What is required: Find the word "article" below. Copy each line that has it.

Listed records:

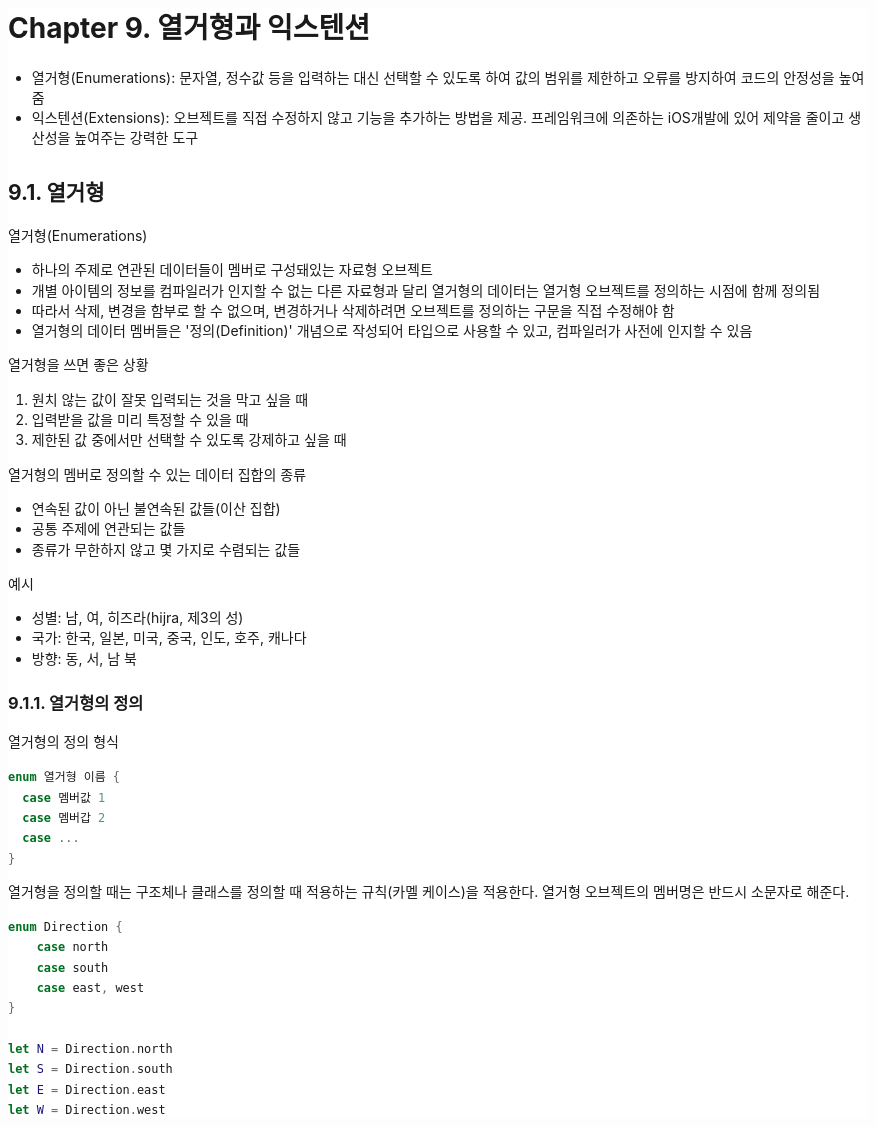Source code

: # Chapter 9. 열거형과 익스텐션

- 열거형(Enumerations): 문자열, 정수값 등을 입력하는 대신 선택할 수 있도록 하여 값의 범위를 제한하고 오류를 방지하여 코드의 안정성을 높여줌
- 익스텐션(Extensions): 오브젝트를 직접 수정하지 않고 기능을 추가하는 방법을 제공. 프레임워크에 의존하는 iOS개발에 있어 제약을 줄이고 생산성을 높여주는 강력한 도구

## 9.1. 열거형

열거형(Enumerations)

- 하나의 주제로 연관된 데이터들이 멤버로 구성돼있는 자료형 오브젝트
- 개별 아이템의 정보를 컴파일러가 인지할 수 없는 다른 자료형과 달리 열거형의 데이터는 열거형 오브젝트를 정의하는 시점에 함께 정의됨
- 따라서 삭제, 변경을 함부로 할 수 없으며, 변경하거나 삭제하려면 오브젝트를 정의하는 구문을 직접 수정해야 함
- 열거형의 데이터 멤버들은 '정의(Definition)' 개념으로 작성되어 타입으로 사용할 수 있고, 컴파일러가 사전에 인지할 수 있음

열거형을 쓰면 좋은 상황

1. 원치 않는 값이 잘못 입력되는 것을 막고 싶을 때
1. 입력받을 값을 미리 특정할 수 있을 때
1. 제한된 값 중에서만 선택할 수 있도록 강제하고 싶을 때

열거형의 멤버로 정의할 수 있는 데이터 집합의 종류

- 연속된 값이 아닌 불연속된 값들(이산 집합)
- 공통 주제에 연관되는 값들
- 종류가 무한하지 않고 몇 가지로 수렴되는 값들

예시

- 성별: 남, 여, 히즈라(hijra, 제3의 성)
- 국가: 한국, 일본, 미국, 중국, 인도, 호주, 캐나다
- 방향: 동, 서, 남 북

### 9.1.1. 열거형의 정의

열거형의 정의 형식

```swift
enum 열거형 이름 {
  case 멤버값 1
  case 멤버갑 2
  case ...
}
```

열거형을 정의할 때는 구조체나 클래스를 정의할 때 적용하는 규칙(카멜 케이스)을 적용한다. 열거형 오브젝트의 멤버명은 반드시 소문자로 해준다.

```swift
enum Direction {
    case north
    case south
    case east, west
}

let N = Direction.north
let S = Direction.south
let E = Direction.east
let W = Direction.west
```
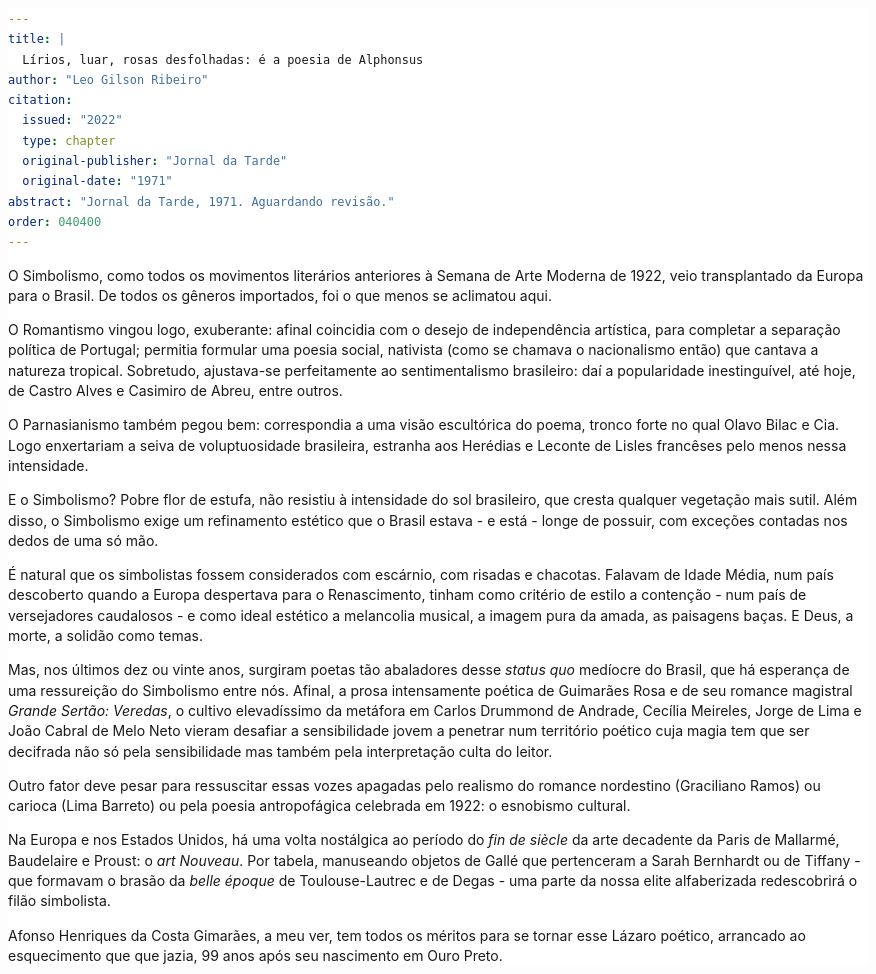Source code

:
 ```yaml
---
title: |
  Lírios, luar, rosas desfolhadas: é a poesia de Alphonsus
author: "Leo Gilson Ribeiro"
citation:
  issued: "2022"
  type: chapter
  original-publisher: "Jornal da Tarde"
  original-date: "1971"
abstract: "Jornal da Tarde, 1971. Aguardando revisão."
order: 040400
---
```


O Simbolismo, como todos os movimentos literários anteriores à Semana de Arte Moderna de 1922, veio transplantado da Europa para o Brasil. De todos os gêneros importados, foi o que menos se aclimatou aqui.

O Romantismo vingou logo, exuberante: afinal coincidia com o desejo de independência artística, para completar a separação política de Portugal; permitia formular uma poesia social, nativista (como se chamava o nacionalismo então) que cantava a natureza tropical. Sobretudo, ajustava-se perfeitamente ao sentimentalismo brasileiro: daí a popularidade inestinguível, até hoje, de Castro Alves e Casimiro de Abreu, entre outros.

O Parnasianismo também pegou bem: correspondia a uma visão escultórica do poema, tronco forte no qual Olavo Bilac e Cia. Logo enxertariam a seiva de voluptuosidade brasileira, estranha aos Herédias e Leconte de Lisles francêses pelo menos nessa intensidade.

E o Simbolismo? Pobre flor de estufa, não resistiu à intensidade do sol brasileiro, que cresta qualquer vegetação mais sutil. Além disso, o Simbolismo exige um refinamento estético que o Brasil estava - e está - longe de possuir, com exceções contadas nos dedos de uma só mão.

É natural que os simbolistas fossem considerados com escárnio, com risadas e chacotas. Falavam de Idade Média, num país descoberto quando a Europa despertava para o Renascimento, tinham como critério de estilo a contenção - num país de versejadores caudalosos - e como ideal estético a melancolia musical, a imagem pura da amada, as paisagens baças. E Deus, a morte, a solidão como temas.

Mas, nos últimos dez ou vinte anos, surgiram poetas tão abaladores desse *status quo* medíocre do Brasil, que há esperança de uma ressureição do Simbolismo entre nós. Afinal, a prosa intensamente poética de Guimarães Rosa e de seu romance magistral *Grande Sertão: Veredas*, o cultivo elevadíssimo da metáfora em Carlos Drummond de Andrade, Cecília Meireles, Jorge de Lima e João Cabral de Melo Neto vieram desafiar a sensibilidade jovem a penetrar num território poético cuja magia tem que ser decifrada não só pela sensibilidade mas também pela interpretação culta do leitor.

Outro fator deve pesar para ressuscitar essas vozes apagadas pelo realismo do romance nordestino (Graciliano Ramos) ou carioca (Lima Barreto) ou pela poesia antropofágica celebrada em 1922: o esnobismo cultural.

Na Europa e nos Estados Unidos, há uma volta nostálgica ao período do *fin de siècle* da arte decadente da Paris de Mallarmé, Baudelaire e Proust: o *art Nouveau*. Por tabela, manuseando objetos de Gallé que pertenceram a Sarah Bernhardt ou de Tiffany - que formavam o brasão da *belle époque* de Toulouse-Lautrec e de Degas - uma parte da nossa elite alfaberizada redescobrirá o filão simbolista.

Afonso Henriques da Costa Gimarães, a meu ver, tem todos os méritos para se tornar esse Lázaro poético, arrancado ao esquecimento que que jazia, 99 anos após seu nascimento em Ouro Preto.
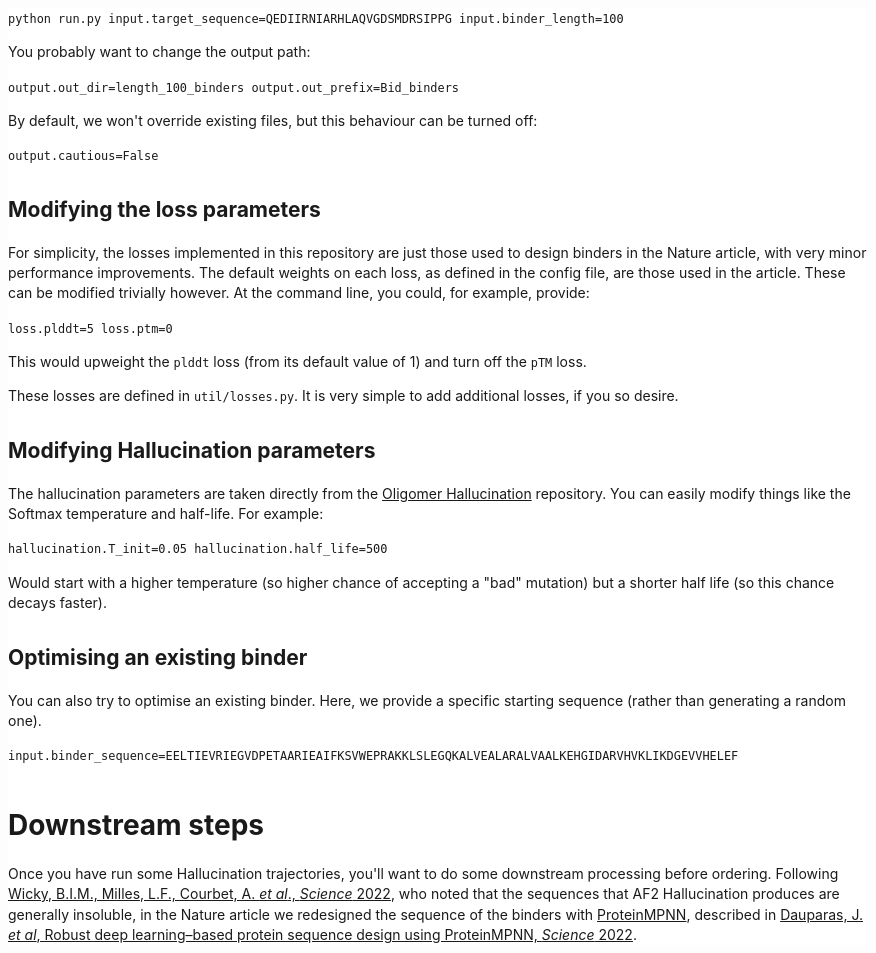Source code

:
 ```
python run.py input.target_sequence=QEDIIRNIARHLAQVGDSMDRSIPPG input.binder_length=100
```

You probably want to change the output path:

```
output.out_dir=length_100_binders output.out_prefix=Bid_binders
```

By default, we won't override existing files, but this behaviour can be turned off:

```
output.cautious=False
```

## Modifying the loss parameters

For simplicity, the losses implemented in this repository are just those used to design binders in the Nature article, with very minor performance improvements.
The default weights on each loss, as defined in the config file, are those used in the article. These can be modified trivially however. At the command line, you could, for example, provide:

```
loss.plddt=5 loss.ptm=0
```
This would upweight the `plddt` loss (from its default value of 1) and turn off the `pTM` loss.

These losses are defined in `util/losses.py`. It is very simple to add additional losses, if you so desire.

## Modifying Hallucination parameters

The hallucination parameters are taken directly from the [Oligomer Hallucination](https://github.com/bwicky/oligomer_hallucination) repository. You can easily modify things like the Softmax temperature and half-life. For example:

```
hallucination.T_init=0.05 hallucination.half_life=500
```
Would start with a higher temperature (so higher chance of accepting a "bad" mutation) but a shorter half life (so this chance decays faster).

## Optimising an existing binder

You can also try to optimise an existing binder. Here, we provide a specific starting sequence (rather than generating a random one).

```
input.binder_sequence=EELTIEVRIEGVDPETAARIEAIFKSVWEPRAKKLSLEGQKALVEALARALVAALKEHGIDARVHVKLIKDGEVVHELEF
```

# Downstream steps

Once you have run some Hallucination trajectories, you'll want to do some downstream processing before ordering.
Following [Wicky, B.I.M., Milles, L.F., Courbet, A. *et al*., *Science* 2022](https://www.science.org/doi/10.1126/science.add1964), who noted that the sequences that AF2 Hallucination produces are generally insoluble,
in the Nature article we redesigned the sequence of the binders with [ProteinMPNN](https://github.com/dauparas/ProteinMPNN),
described in [Dauparas, J. *et al*, Robust deep learning–based protein sequence design using ProteinMPNN, *Science* 2022](https://www.science.org/doi/10.1126/science.add2187).
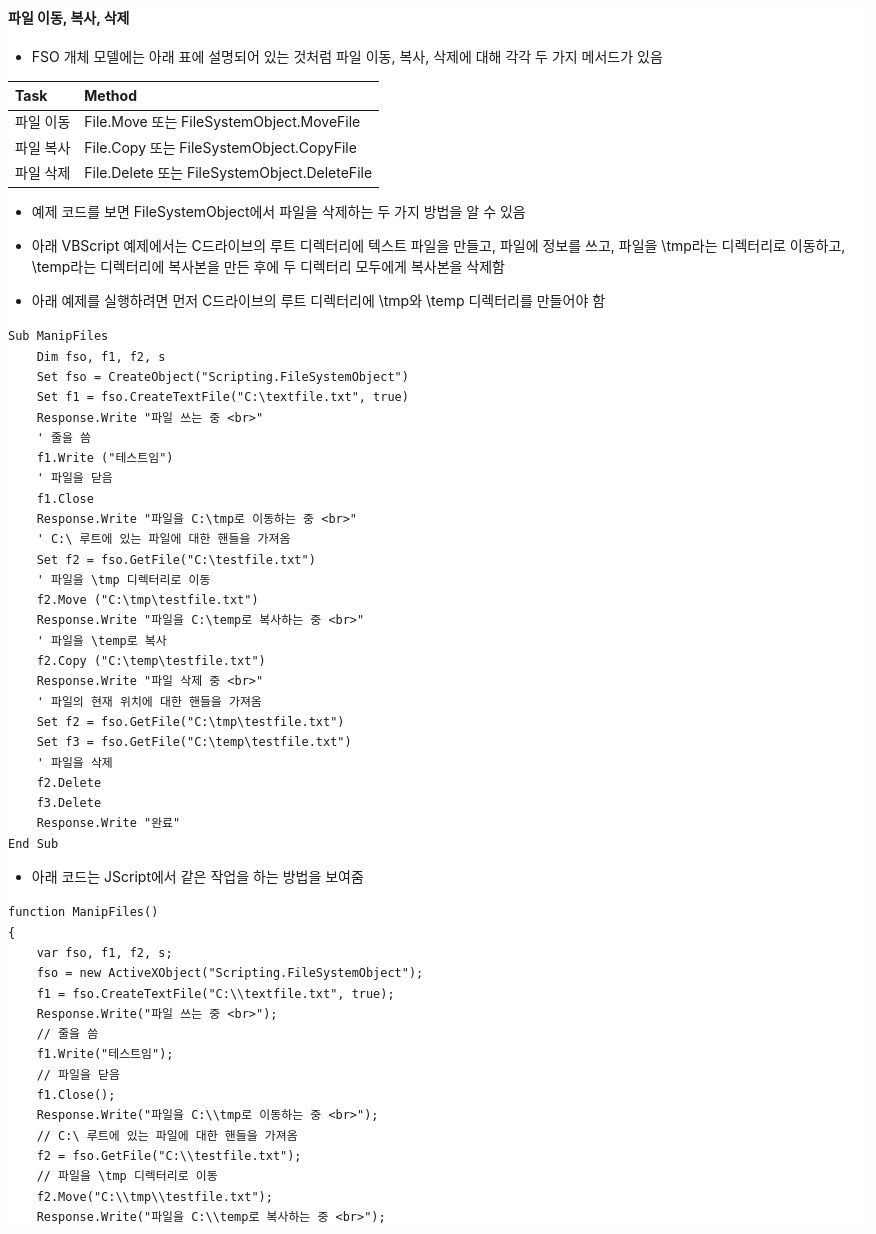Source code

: #### 파일 이동, 복사, 삭제   
   
- FSO 개체 모델에는 아래 표에 설명되어 있는 것처럼 파일 이동, 복사, 삭제에 대해 각각 두 가지 메서드가 있음   
   
|Task|Method|
|:---|:---|
|파일 이동|File.Move 또는 FileSystemObject.MoveFile|
|파일 복사|File.Copy 또는 FileSystemObject.CopyFile|
|파일 삭제|File.Delete 또는 FileSystemObject.DeleteFile|
   
- 예제 코드를 보면 FileSystemObject에서 파일을 삭제하는 두 가지 방법을 알 수 있음   
   
- 아래 VBScript 예제에서는 C드라이브의 루트 디렉터리에 텍스트 파일을 만들고, 파일에 정보를 쓰고, 파일을 \tmp라는 디렉터리로 이동하고, \temp라는 디렉터리에 복사본을 만든 후에 두 디렉터리 모두에게 복사본을 삭제함   
   
- 아래 예제를 실행하려면 먼저 C드라이브의 루트 디렉터리에 \tmp와 \temp 디렉터리를 만들어야 함   
   
```vbscript
Sub ManipFiles
    Dim fso, f1, f2, s
    Set fso = CreateObject("Scripting.FileSystemObject")
    Set f1 = fso.CreateTextFile("C:\textfile.txt", true)
    Response.Write "파일 쓰는 중 <br>"
    ' 줄을 씀
    f1.Write ("테스트임")
    ' 파일을 닫음
    f1.Close
    Response.Write "파일을 C:\tmp로 이동하는 중 <br>"
    ' C:\ 루트에 있는 파일에 대한 핸들을 가져옴
    Set f2 = fso.GetFile("C:\testfile.txt")
    ' 파일을 \tmp 디렉터리로 이동
    f2.Move ("C:\tmp\testfile.txt")
    Response.Write "파일을 C:\temp로 복사하는 중 <br>"
    ' 파일을 \temp로 복사
    f2.Copy ("C:\temp\testfile.txt")
    Response.Write "파일 삭제 중 <br>"
    ' 파일의 현재 위치에 대한 핸들을 가져옴
    Set f2 = fso.GetFile("C:\tmp\testfile.txt")
    Set f3 = fso.GetFile("C:\temp\testfile.txt")
    ' 파일을 삭제
    f2.Delete
    f3.Delete
    Response.Write "완료"
End Sub
```

- 아래 코드는 JScript에서 같은 작업을 하는 방법을 보여줌   
   
```jscript
function ManipFiles()
{
    var fso, f1, f2, s;
    fso = new ActiveXObject("Scripting.FileSystemObject");
    f1 = fso.CreateTextFile("C:\\textfile.txt", true);
    Response.Write("파일 쓰는 중 <br>");
    // 줄을 씀
    f1.Write("테스트임");
    // 파일을 닫음
    f1.Close();
    Response.Write("파일을 C:\\tmp로 이동하는 중 <br>");
    // C:\ 루트에 있는 파일에 대한 핸들을 가져옴
    f2 = fso.GetFile("C:\\testfile.txt");
    // 파일을 \tmp 디렉터리로 이동
    f2.Move("C:\\tmp\\testfile.txt");
    Response.Write("파일을 C:\\temp로 복사하는 중 <br>");
```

Result of this task:
For simplicity, the losses implemented in this repository are just those used to design binders in the Nature article, with very minor performance improvements.
The default weights on each loss, as defined in the config file, are those used in the article. These can be modified trivially however. At the command line, you could, for example, provide:
in the Nature article we redesigned the sequence of the binders with [ProteinMPNN](https://github.com/dauparas/ProteinMPNN),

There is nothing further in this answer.